The Next Wave Of Insurtech Will Be About Infrastructure, Not Hype

Authored by Kevin Gaut, Chief Technology Officer, INSTANDA

 

The last decade of insurtech solved the problems that were easiest to see at the time: digital journeys, faster distribution, and better customer interfaces. Necessary work, and most of it well executed. But if you want to understand where the industry is stuck right now, stop looking at the front end and start looking at what sits behind it.

 

The Unfinished Renovation

 

Think of a hotel that invested heavily in its reception area. New lighting and check-in desk, a concierge app, and contactless room keys. When guests arrive, the first impression is excellent, but when they get to the room they find the plumbing is forty years old, the heating is controlled from a boiler nobody fully understands how to work, and changing anything requires a specialist who is booked out three months in advance.

That is where a significant number of insurers find themselves today. The customer-facing layer has been modernised. The product logic, data architecture, and process workflows underneath it have, in many cases, followed only in part.

I see the consequences of this regularly. An insurance product team spots a market opportunity. What should take weeks to get to market takes months, because the required changes rely on systems that were never built to make adjustments quickly. A pricing update gets made in one place but fails to flow cleanly through to documents, reporting, or the broker portal. The surface looks modern, but the infrastructure beneath it was built for a different era.

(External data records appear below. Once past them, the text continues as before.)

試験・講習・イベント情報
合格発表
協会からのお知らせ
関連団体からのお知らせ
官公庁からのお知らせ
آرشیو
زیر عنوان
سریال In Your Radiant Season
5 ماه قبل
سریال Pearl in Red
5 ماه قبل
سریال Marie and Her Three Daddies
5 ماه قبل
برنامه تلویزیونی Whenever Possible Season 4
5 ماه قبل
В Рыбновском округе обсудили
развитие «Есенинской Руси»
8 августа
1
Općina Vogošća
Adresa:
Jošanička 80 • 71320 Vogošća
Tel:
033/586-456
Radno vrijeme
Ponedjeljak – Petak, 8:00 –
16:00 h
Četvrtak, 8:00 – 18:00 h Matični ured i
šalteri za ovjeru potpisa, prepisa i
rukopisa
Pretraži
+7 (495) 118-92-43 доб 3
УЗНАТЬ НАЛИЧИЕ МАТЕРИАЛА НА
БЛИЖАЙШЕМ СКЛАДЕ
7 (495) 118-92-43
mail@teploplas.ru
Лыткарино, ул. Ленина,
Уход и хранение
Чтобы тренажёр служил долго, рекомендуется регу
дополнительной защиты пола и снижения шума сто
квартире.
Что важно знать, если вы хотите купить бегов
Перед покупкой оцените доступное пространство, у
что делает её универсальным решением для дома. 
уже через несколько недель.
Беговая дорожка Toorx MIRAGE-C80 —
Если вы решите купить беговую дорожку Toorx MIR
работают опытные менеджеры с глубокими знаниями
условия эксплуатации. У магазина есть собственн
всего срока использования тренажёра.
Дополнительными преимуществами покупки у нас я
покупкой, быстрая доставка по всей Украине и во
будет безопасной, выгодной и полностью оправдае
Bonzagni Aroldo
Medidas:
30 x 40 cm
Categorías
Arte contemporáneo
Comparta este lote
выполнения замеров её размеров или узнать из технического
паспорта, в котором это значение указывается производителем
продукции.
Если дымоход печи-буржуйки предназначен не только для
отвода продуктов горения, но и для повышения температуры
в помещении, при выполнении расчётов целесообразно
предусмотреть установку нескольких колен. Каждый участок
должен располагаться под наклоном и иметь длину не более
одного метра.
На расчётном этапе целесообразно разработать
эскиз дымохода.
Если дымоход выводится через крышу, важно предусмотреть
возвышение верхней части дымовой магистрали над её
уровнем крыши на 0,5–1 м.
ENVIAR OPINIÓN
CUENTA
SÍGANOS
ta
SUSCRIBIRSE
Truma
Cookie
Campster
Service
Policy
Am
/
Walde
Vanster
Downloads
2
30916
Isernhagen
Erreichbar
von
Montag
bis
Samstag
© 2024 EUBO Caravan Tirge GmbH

This is not a judgement on the people who made earlier decisions. The first wave of insurtech focused on what was most visible and most urgent at the time. But solving them did not fix what sits underneath.

 

Built For Speed, Or Built To Stall

 

The gap between the insurers pulling ahead and those marking time is not the sophistication of their AI tools. It is whether their operating environment enables them to change at the pace that evolving markets and customer expectations require.

Most of the industry is still built on aging technology foundations that simply cannot move at the speed change now demands. Projects stall as they move through developer queues, with simple updates ticketed and delayed before they ever reach production. By the time a product launches, a workflow change is implemented, or a pricing update goes live, the moment it was designed for is at real risk of having passed.

The insurers breaking out of that pattern have three things in common.

They can launch and iterate products in days and weeks rather than quarters, without the change becoming a project in its own right.

They can act on portfolio-level insight in real time, rather than waiting for a reporting cycle to surface what is already happening.

And they can move fast without sacrificing control, with governance and auditability built into their operations creating actionable insights, not applied afterwards as a constraint on speed.

None of those capabilities come from just a better front end. They come from what lies beneath: data architectures designed to be used rather than stored, and policy administration environments in which every product, workflow, and transaction is structured, reusable, and immediately actionable. That is what continuous change actually requires, and it is the layer of transformation that the industry is now turning its attention to.

AI is not the answer to a weak foundation. It is a stress test for one.

This is where the current conversation is doing the industry a disservice. AI is being positioned as the next lever for transformation, the tool that will finally deliver the value that previous investment cycles promised. For some organisations that may prove true, but for most, the same problem will resurface in a new form.

McKinsey’s most recent cross-sector analysis found that while 88% of organisations report using AI regularly, fewer than a third have scaled it across the enterprise, and fewer than half can point to considerable financial impact. That is not a model quality problem, but an issue in the foundations, and is the same problem the industry has been deferring for years.

AI requires clean, structured, reusable data. It requires workflows where decisions are traceable, auditable, and explicable, because the regulator will ask and the answer needs to exist. It requires places for human review. The problem is not that legacy systems were poorly designed; it is that they predate these requirements entirely. Systems built twenty or more years ago, and even those considered modern by legacy standards, were never architected for what AI demands. The inversion that the industry needs to sit with is this: AI increases the importance of infrastructure rather than replacing it. Every insurer serious about moving from AI experimentation to AI at scale needs a foundation capable of supporting it.

 

The Question Worth Asking

 

The insurers defining the next phase will not necessarily be those running the most visible transformation programmes. They will be the ones who can launch products in weeks and iterate on them the following week, run their operations more efficiently because their systems and workflows are built to adapt rather than resist, act on what their portfolio is telling them without waiting for a reporting cycle to close, and deploy AI with confidence because the data feeding it is trustworthy and the decisions it informs can be explained to anyone who asks.

The combination of speed, insight, and control operating together rather than trading off against each other is what modern insurance infrastructure is supposed to deliver. Not as a back-office capability, but as the foundation for everything the business wants to do next.